It’s Holy Saturday, and Our Lord’s Sacred Body is in the tomb. Yesterday I prayed in the church where the Eucharist had been taken out of the tabernacle, and so the doors of the tabernacle were open, the candle was dark, and the curtain behind the tabernacle’s golden doors was tied up to show the emptiness inside. How bleak it was to see that as I prayed from noon to three! Our Lord was on the Cross for a very long time, suffering every pain and humiliation. Definitely on my list to do next year, I found that a very special way to pray on Good Friday.
But today is Holy Saturday, and this is the day we remember that Our Lord’s Body is in the tomb. His soul went down to “harrow hell” and bring out the souls of the just, such as all the patriarchs from Adam to King David to St. John the Baptist, to Heaven. Perhaps the most touching moment was when he saw his dear foster-father again–I like to imagine the joy they must have felt when reunited.

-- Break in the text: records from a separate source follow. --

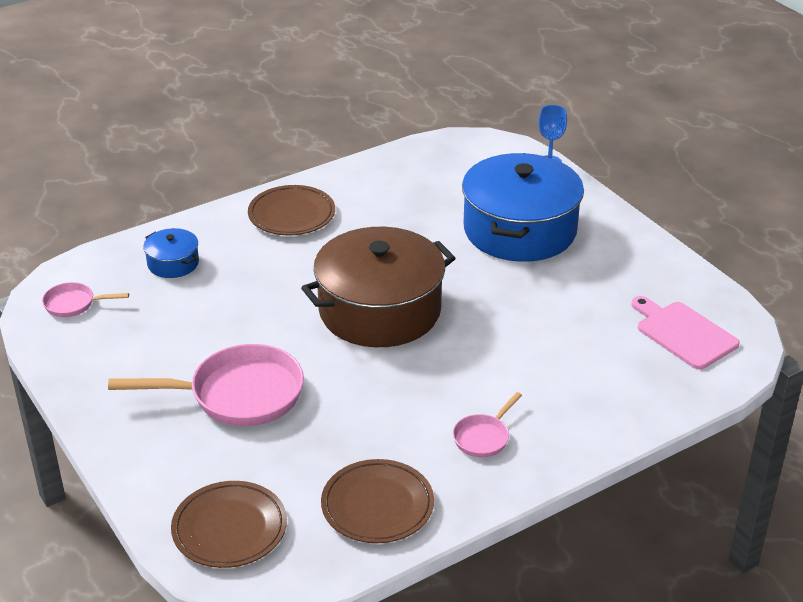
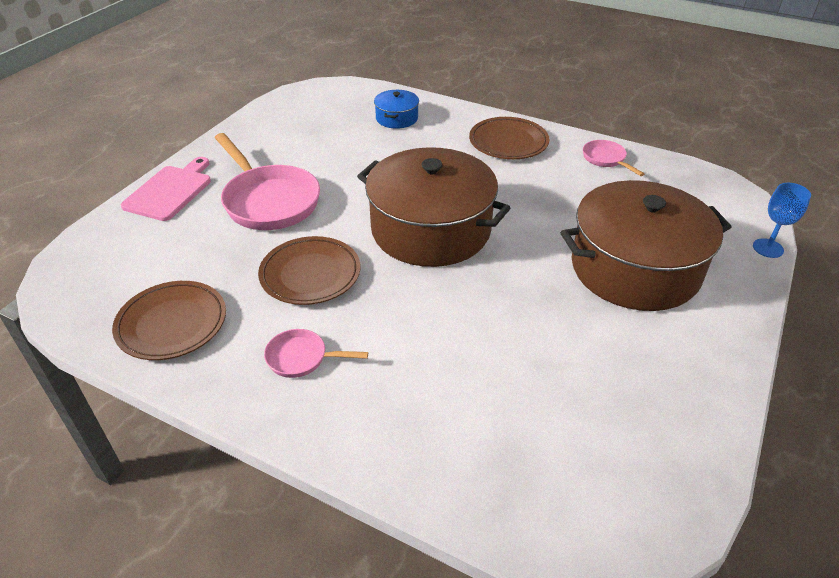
camera: 60 degrees right, 5 degrees up
(73, 304) = (317, 101): pink pan -> pink pan (606, 159)
(229, 529) = (112, 255): brown plate -> brown plate (310, 274)
(520, 230) = (635, 268): blue pot -> brown pot
(683, 333) = (596, 465): pink cutting board -> pink cutting board (170, 191)

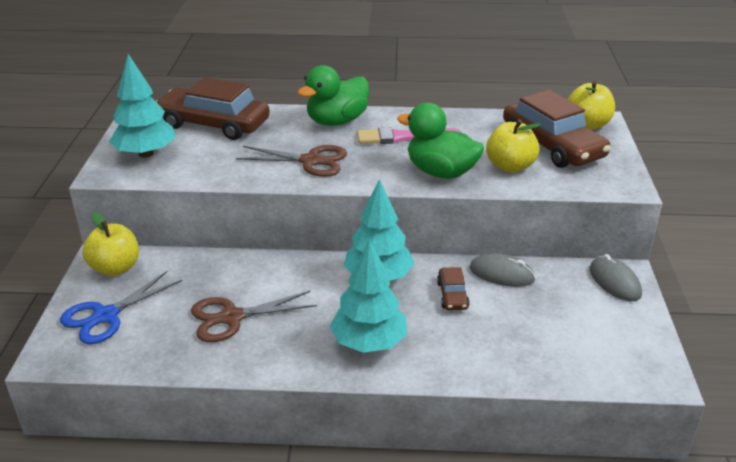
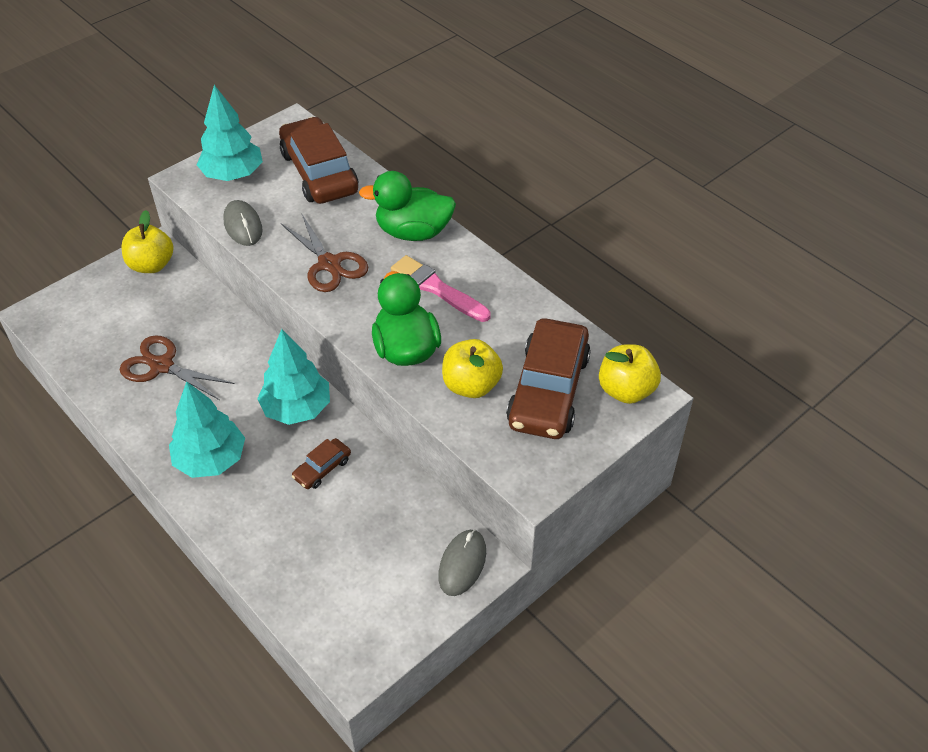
camera: 45 degrees right, 15 degrees up
(105, 316) = (98, 304): blue scissors -> none
(501, 274) = (387, 480): grey mouse -> grey mouse (243, 225)

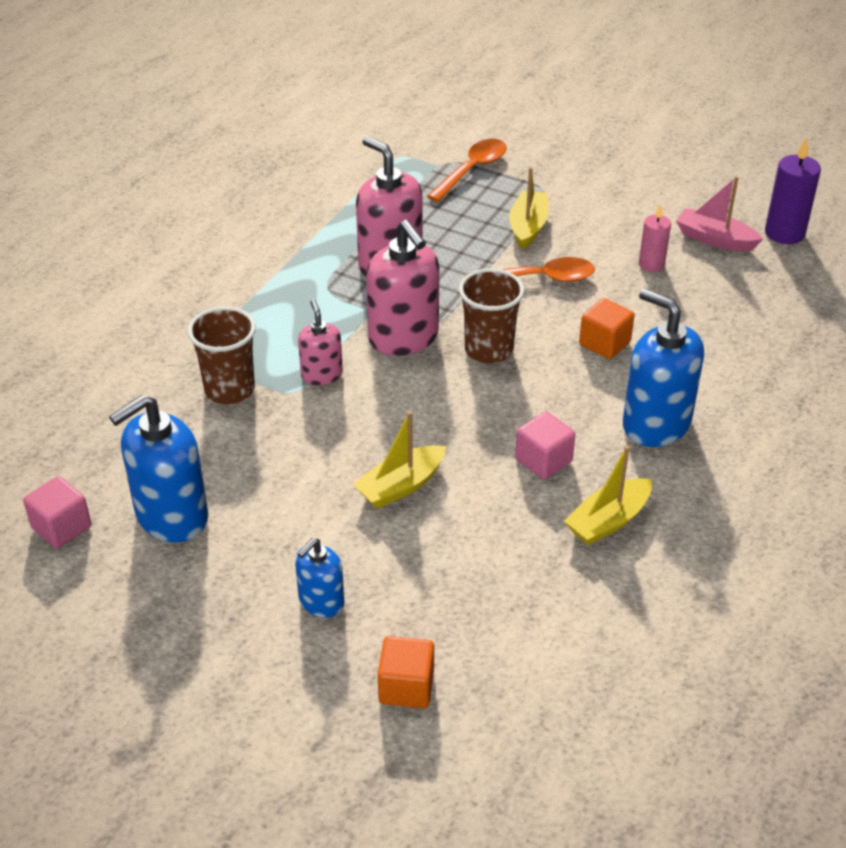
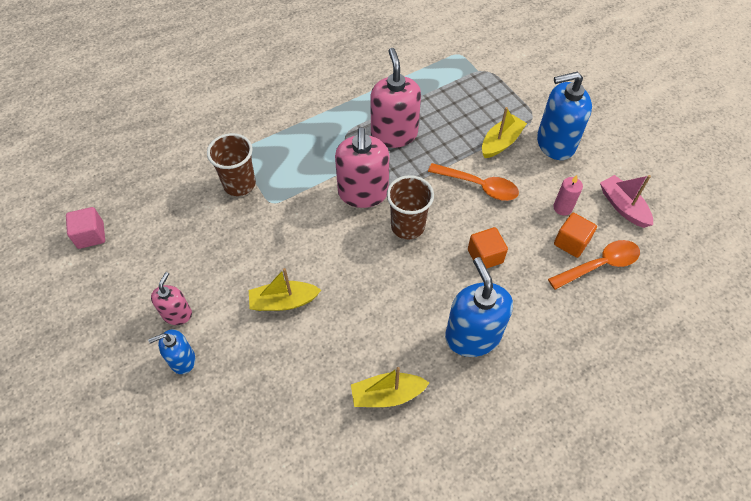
camera: 30 degrees right, 15 degrees up
(171, 516) = (148, 257): blue soap dispenser -> blue soap dispenser (555, 143)
(321, 375) = (297, 198): pink soap dispenser -> pink soap dispenser (177, 314)
(406, 687) = (184, 447): orange cube -> orange cube (571, 242)
(472, 170) = (496, 83): orange spoon -> orange spoon (599, 265)
(543, 460) = (380, 327): pink cube -> none
(784, 233) = (678, 223): purple candle -> none

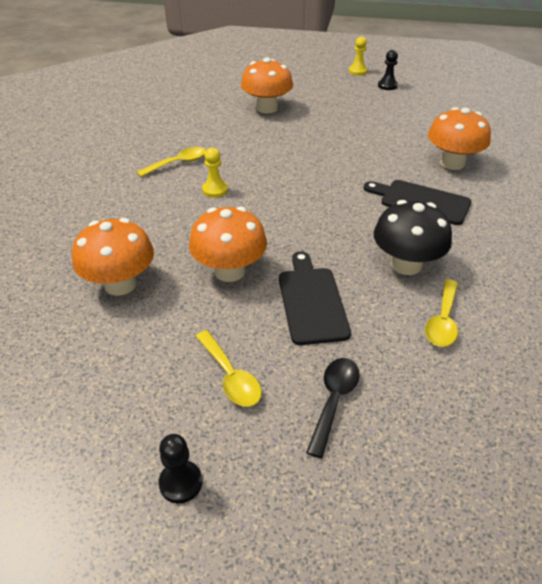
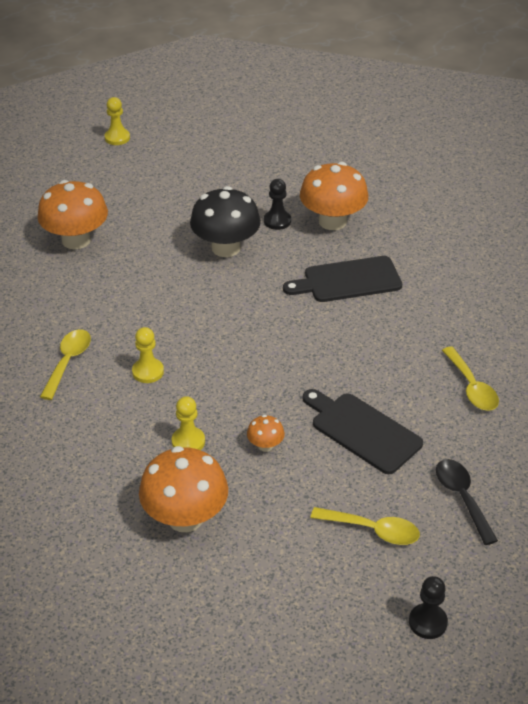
camera: 40 degrees left, 0 degrees up
(184, 241) = (188, 441): none -> yellow pawn
(229, 271) = (265, 445): orange mushroom -> orange mushroom, size x0.45
(387, 86) = (172, 146): black pawn -> black pawn (277, 221)
(406, 264) = (398, 352): black mushroom -> black mushroom (226, 248)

Here are two images (from Wikipedia!) of the “harrowing of hell” for you to meditate with today, giving you a little preview of Easter:
(The Harrowing of Hell by Nikolay Koshelev, 1900)
I have recently discovered the incredible artwork of Russian artists who painted in the realistic/naturalistic style. For most of my life I honestly believed that Russian Sacred Art was all and only icons! (As I have discovered more and more beautiful works, I have added them to my Sacred Art board on Pinterest, where you can see them if you are interested.)
(The Harrowing of Hell by Fra Angelico)
Long having used a Rosary meditations book featuring art by Fra Angelico, I love his work but had not seen this before today. Isn’t it amazing? (This is why I am so passionate about a revival of the Sacred Arts!)
Today I will be decorating my home altar for the Easter Octave. The Easter Season begins this evening with the Easter Vigil, so I am just waiting for Vespers (at sundown) to light up the candles and pray for the Church. (I’ll post pictures later of how it looks.) I am so excited about the joyful day to come tomorrow–we will feast and rejoice. Hopefully you will be joining me in celebrating the Octave, and the entire Easter Season!
Have a Blessed Easter with your families!